Celui qui ne sait pas qu’il est entré ainsi en ce monde, qui ne se rappelle pas sa fragilité et le fait qu’il est un débiteur insolvable de sa propre existence et ne se comporte pas ainsi n’a juste rien compris au film de sa vie… depuis le début.
Respecter nos parents qui nous ont donné la vie, Respecter et protéger la vie de nos enfants est le b à ba de la vie en ce monde. L’alphabet d’une humanité possible.

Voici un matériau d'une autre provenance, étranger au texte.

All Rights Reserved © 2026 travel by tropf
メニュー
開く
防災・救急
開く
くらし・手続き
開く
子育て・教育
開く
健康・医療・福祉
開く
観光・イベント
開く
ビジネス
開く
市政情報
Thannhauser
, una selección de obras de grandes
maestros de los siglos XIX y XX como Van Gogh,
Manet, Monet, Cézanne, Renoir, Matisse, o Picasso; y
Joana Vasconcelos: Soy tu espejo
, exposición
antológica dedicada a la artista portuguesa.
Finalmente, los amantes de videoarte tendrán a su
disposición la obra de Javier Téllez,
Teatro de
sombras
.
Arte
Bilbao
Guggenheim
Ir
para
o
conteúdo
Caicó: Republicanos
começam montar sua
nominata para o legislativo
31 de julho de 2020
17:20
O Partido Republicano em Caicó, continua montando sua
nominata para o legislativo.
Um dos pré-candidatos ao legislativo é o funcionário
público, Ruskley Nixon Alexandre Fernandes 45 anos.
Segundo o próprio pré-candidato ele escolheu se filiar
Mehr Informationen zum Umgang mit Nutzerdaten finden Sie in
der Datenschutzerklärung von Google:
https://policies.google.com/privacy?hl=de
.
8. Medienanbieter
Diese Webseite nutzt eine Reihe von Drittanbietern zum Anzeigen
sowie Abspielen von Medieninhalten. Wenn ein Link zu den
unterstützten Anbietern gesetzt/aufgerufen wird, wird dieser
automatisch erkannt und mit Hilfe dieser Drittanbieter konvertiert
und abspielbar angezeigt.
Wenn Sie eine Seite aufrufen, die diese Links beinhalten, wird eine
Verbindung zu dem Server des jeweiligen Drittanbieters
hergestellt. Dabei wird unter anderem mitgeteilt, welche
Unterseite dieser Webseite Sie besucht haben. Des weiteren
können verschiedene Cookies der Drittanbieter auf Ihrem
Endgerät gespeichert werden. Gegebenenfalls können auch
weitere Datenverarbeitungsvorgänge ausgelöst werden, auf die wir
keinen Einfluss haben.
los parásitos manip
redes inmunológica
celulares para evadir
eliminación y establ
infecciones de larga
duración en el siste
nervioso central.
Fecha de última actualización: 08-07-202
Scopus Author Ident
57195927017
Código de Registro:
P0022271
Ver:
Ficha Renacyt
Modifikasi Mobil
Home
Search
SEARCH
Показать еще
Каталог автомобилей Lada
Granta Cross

Même les goïm savent cela : Un dicton espagnol dit : Cría cuervos – littéralement « Élève des corbeaux ! », d’après le dicton espagnol « cría cuervos y te sacarán los ojos » : « élève des corbeaux et ils te crèveront les yeux ». Ce dicton est devenu le titre d’un film de Carlos Saura; Les critiques conservateurs, accueillirent le tableau Les Glaneuses de Jean-François Millet (voir en tête de l’article) comme le symbole d’une révolution populaire menaçante, quand les journaux de gauche y virent le peuple rural appauvri par le Second Empire; On dit que grand prince Luther qui avait conduit le révolte des paysans en Allemagne, parlé d’égal à égal avec les princes de la noblesse allemande et mené la guerre des paysans au pape – prince de la Captivité babylonienne de l’Eglise, à travers toute l’Europe a quitté ce monde en disant dans son dernier souffle : « Nous ne sommes que des mendiants ».
La leçon de Pià, « le coin du champs », est donc universelle. Péa est au coin de chacun de nous.
Accueillir la vulnérabilité en soi et dans les autres, est le commencement d’un sentier d’humanité dans ce monde et dans l’autre. Heureux qui sait cela !
Que la mémoire de ceux qui partent de ce monde à Méron ou Maison Alfort et que nous chérissons soit une bénédiction.